Eyre was not made available to answer questions about the document on Thursday.
The pan-domain force employment concept notes that it is not meant to be read as a policy or strategy, but is instead intended to guide the Armed Forces as it adapts and evolves.
The military is still waiting for a defence policy update from the federal government that was initially set to be released in fall 2022.
It is not clear why the policy has been delayed, and the government has not provided a timeline for its release.

I wonder if Bill Blair is feeling his oats in the new political environment. I have to believe that he saw this before Gen Eyre released it.
 



I wonder if Bill Blair is feeling his oats in the new political environment. I have to believe that he saw this before Gen Eyre released it.
Or passing on the message that our neighbor to the South has impressed upon our Dear Leader?
 
Or passing on the message that our neighbor to the South has impressed upon our Dear Leader?

There has been much talk about splits in the US establishment and the Republicans in particular. I was just listening to the new Speaker.

Concerns have been expressed that he may represent a shift away from supporting Ukraine and Israel. His words seem to suggest the opposite.
He has stated explicitly that Putin cannot be allowed to win in Ukraine. He also has spoken favourably about immediately releasing funds to Israel.
I think his problem is with Biden and Biden's policies - specifically the lack of clearly defined intent. There is also a sidebar issue concerning Biden's ties to Ukraine, Russia and China amongst others.

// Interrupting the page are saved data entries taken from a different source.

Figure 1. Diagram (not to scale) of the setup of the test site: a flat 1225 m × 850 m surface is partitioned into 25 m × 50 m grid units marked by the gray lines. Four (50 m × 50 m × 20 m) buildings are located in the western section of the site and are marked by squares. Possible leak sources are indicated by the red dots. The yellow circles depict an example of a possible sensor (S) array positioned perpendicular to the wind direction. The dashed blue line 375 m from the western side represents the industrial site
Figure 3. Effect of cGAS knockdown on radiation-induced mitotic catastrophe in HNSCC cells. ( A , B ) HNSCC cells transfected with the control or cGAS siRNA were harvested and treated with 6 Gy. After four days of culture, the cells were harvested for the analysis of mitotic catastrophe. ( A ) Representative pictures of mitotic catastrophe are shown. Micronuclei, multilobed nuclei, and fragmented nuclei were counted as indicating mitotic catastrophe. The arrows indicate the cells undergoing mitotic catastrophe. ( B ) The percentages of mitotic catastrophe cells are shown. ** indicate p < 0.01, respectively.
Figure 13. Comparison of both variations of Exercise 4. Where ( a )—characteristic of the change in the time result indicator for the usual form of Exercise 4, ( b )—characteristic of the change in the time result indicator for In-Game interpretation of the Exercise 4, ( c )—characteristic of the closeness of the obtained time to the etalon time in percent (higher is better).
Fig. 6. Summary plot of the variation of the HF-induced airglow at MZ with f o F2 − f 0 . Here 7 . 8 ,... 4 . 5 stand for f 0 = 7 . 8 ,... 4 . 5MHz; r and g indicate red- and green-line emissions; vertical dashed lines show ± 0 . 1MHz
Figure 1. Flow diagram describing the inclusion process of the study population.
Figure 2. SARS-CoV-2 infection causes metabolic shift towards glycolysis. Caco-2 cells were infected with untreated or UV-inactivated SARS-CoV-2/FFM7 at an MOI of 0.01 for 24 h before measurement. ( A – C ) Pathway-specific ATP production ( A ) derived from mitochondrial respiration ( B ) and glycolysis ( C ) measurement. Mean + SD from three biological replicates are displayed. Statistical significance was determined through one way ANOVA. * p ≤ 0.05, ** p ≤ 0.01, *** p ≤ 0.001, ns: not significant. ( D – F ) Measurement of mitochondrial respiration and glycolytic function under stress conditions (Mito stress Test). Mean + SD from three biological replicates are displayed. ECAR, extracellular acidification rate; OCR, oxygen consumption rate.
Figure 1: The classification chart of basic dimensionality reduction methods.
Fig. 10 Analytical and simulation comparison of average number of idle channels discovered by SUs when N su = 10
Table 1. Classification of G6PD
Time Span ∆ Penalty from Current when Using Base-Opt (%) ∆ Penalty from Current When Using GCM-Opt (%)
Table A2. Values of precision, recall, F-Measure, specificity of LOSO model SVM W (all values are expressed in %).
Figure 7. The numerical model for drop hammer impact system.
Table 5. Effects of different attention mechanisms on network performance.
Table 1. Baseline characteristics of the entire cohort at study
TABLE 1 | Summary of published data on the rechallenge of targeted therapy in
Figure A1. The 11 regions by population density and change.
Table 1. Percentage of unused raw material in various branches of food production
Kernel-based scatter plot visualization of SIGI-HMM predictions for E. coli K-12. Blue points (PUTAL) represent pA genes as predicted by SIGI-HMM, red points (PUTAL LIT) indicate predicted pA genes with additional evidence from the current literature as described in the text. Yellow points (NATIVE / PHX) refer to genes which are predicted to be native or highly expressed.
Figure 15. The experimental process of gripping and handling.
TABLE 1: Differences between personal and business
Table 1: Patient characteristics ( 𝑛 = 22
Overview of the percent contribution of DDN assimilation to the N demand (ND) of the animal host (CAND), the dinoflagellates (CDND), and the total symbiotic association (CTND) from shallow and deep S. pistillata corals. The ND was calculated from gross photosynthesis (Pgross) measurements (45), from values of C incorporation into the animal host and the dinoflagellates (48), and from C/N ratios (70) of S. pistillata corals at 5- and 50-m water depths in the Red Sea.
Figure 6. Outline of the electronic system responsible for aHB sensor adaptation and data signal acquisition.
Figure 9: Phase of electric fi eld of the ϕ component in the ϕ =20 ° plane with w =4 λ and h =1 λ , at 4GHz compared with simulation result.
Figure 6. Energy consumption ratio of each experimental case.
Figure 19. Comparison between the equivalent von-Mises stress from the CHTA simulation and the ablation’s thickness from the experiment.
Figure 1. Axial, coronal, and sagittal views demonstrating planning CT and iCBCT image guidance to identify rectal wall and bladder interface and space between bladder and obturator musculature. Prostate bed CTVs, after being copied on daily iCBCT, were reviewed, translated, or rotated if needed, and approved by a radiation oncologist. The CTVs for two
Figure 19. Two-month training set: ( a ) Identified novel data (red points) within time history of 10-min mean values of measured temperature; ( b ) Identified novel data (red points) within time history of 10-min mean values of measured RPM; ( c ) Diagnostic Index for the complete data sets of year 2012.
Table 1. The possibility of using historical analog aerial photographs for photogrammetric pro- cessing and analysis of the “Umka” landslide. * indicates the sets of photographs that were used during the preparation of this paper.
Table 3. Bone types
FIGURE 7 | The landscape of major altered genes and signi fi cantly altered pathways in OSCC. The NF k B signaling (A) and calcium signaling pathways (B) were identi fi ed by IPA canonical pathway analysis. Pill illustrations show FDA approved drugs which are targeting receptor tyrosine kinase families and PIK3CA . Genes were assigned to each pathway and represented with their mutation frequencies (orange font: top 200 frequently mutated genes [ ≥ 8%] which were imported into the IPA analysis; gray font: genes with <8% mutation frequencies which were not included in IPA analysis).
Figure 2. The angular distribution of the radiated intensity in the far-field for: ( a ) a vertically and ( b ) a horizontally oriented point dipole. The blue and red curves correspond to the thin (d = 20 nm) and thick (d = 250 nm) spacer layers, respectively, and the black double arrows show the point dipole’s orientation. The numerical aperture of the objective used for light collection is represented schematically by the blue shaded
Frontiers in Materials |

My sense is that if the Speaker pursues a policy of line item votes rather than omnibus votes that a vote on supporting Ukraine would achieve a majority of both Republicans and Democrats and would pass easily. Just as support for Israel would.

The big difference is likely to be over whether the support comes from raising new taxes, borrowing more money or reallocating existing funds.

In short, I don't think that our government is going to be hearing any change in policy from our neighbours to the south except, as you suggest, them being more forthright in expressing their expectations of our government.

This is kind of a clarifying moment. The mob in the center is becoming less tolerant of the noises from the edges.

And if you were elected by those voices from the edges you may be in trouble.